The findings of this study will help policymakers in formulating policies, rules, laws, and regulation execution. Such formulations can simplify the tax system and the marginal tax rate. Moreover, this will help the tax authorities in the IRD to develop an effective and efficient tax system in Sri Lanka. Apart from simplifying the tax system, IRD should consider improving its public relations strategies and developing a more comprehensive taxpayer bond, as practiced in most developed countries. Further, this study presents directions for future studies in order to enhance tax compliance. Dealing with taxation matters, administrative flaws and a lack of government commitment to enforcing tax law are some of the concerns.

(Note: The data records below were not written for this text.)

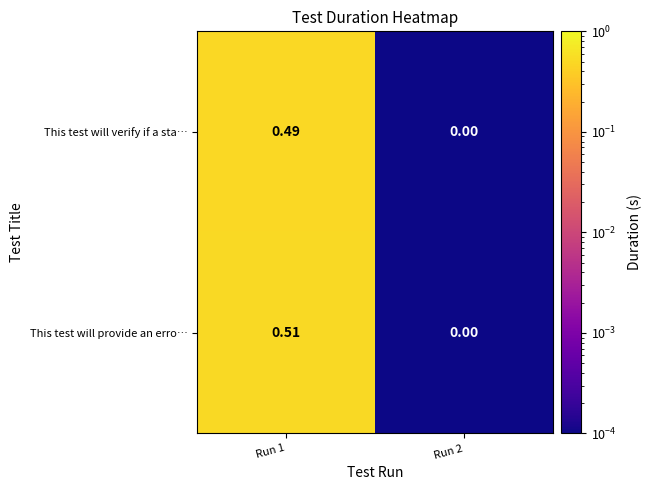

Which series has the widest spread of values?

This test will provide an erro…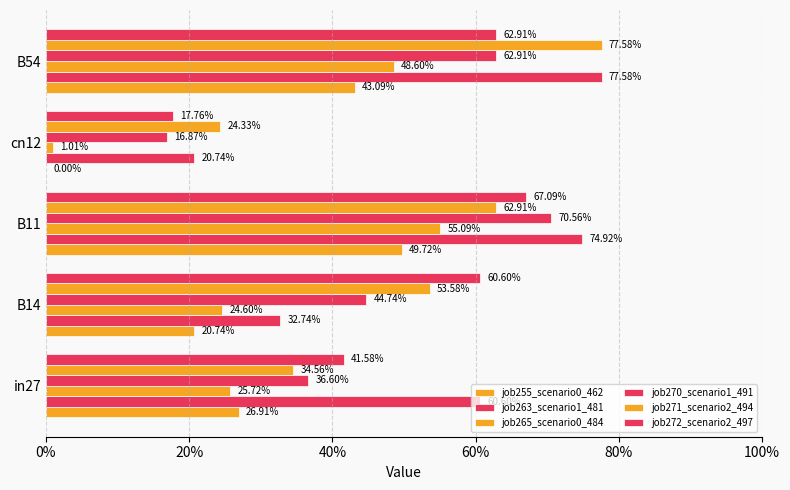

Which series has the largest total across all categories?

job263_scenario1_481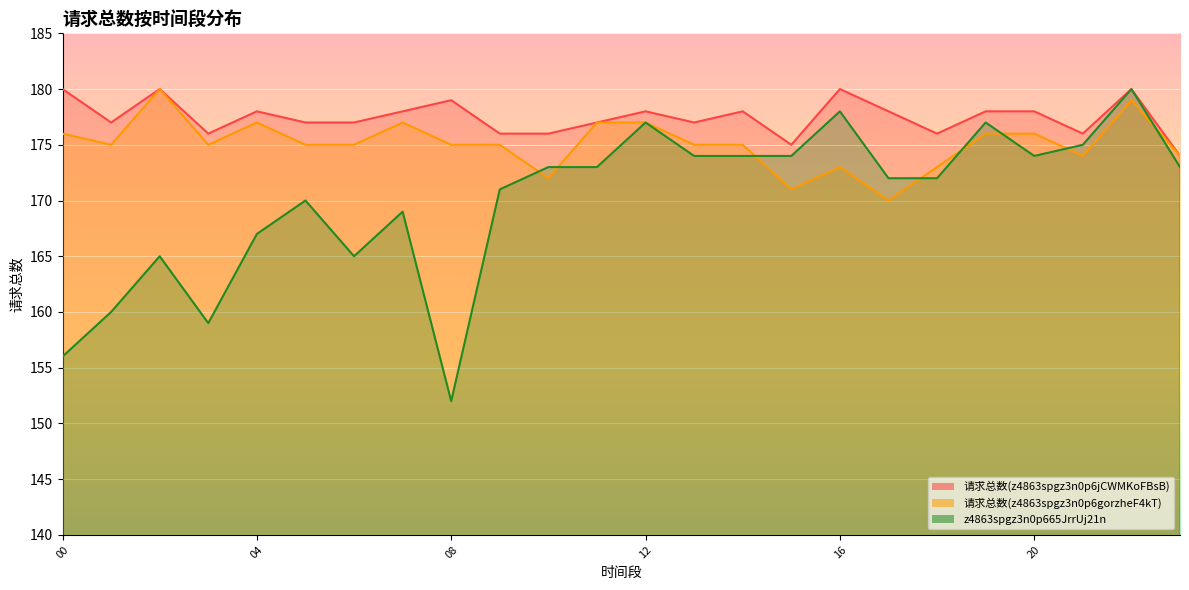

The 请求总数(z4863spgz3n0p6gorzheF4kT) series shows 175 at 2024-05-11 14. True or false?

True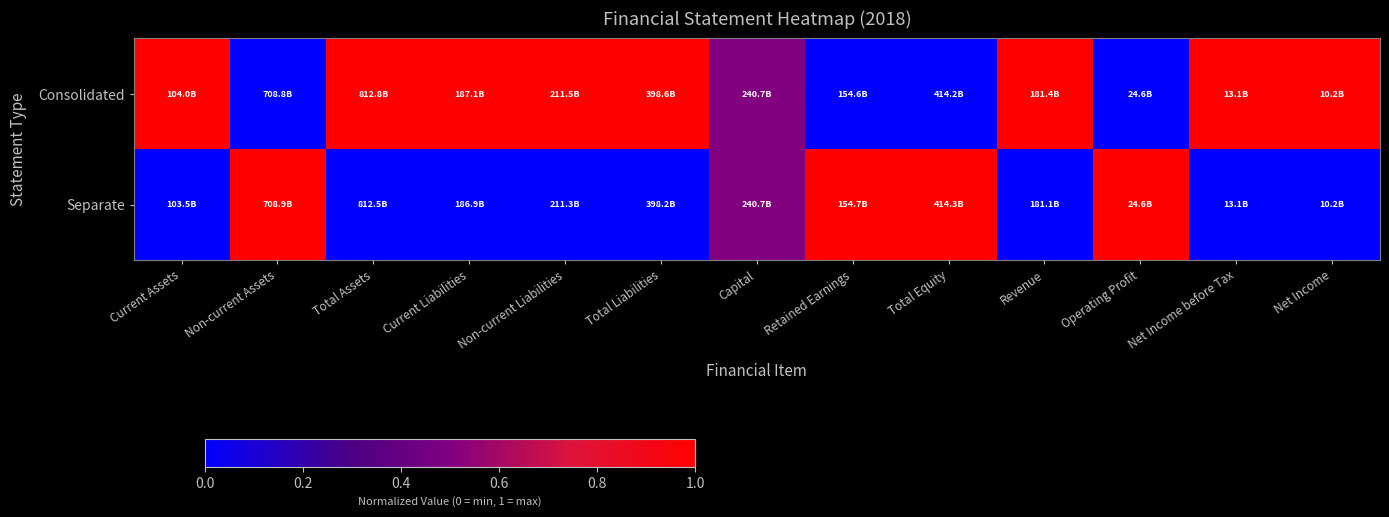

Which label corresponds to the smallest value in the chart?

Non-current Assets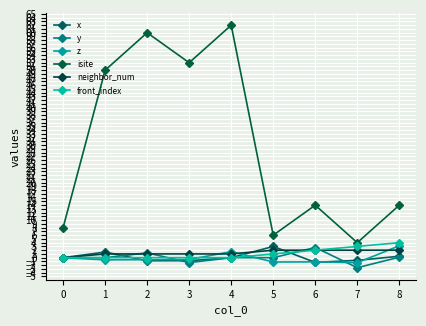

True or false: y has a value of -0.6 at 6.

False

This study has certain limitations. One is that it is limited to corporate sector taxation. Therefore, the results of this study may only apply to the corporate sector and not to individuals and small and medium corporates since they have different characteristics. The most apparent limitation of this study is that it relies on tax experts’ opinions to collect data which will lead to inaccuracies in the data and the conclusions. Further, this study is limited to the Sri Lankan context and the opinions of other stakeholders could be considered in future studies.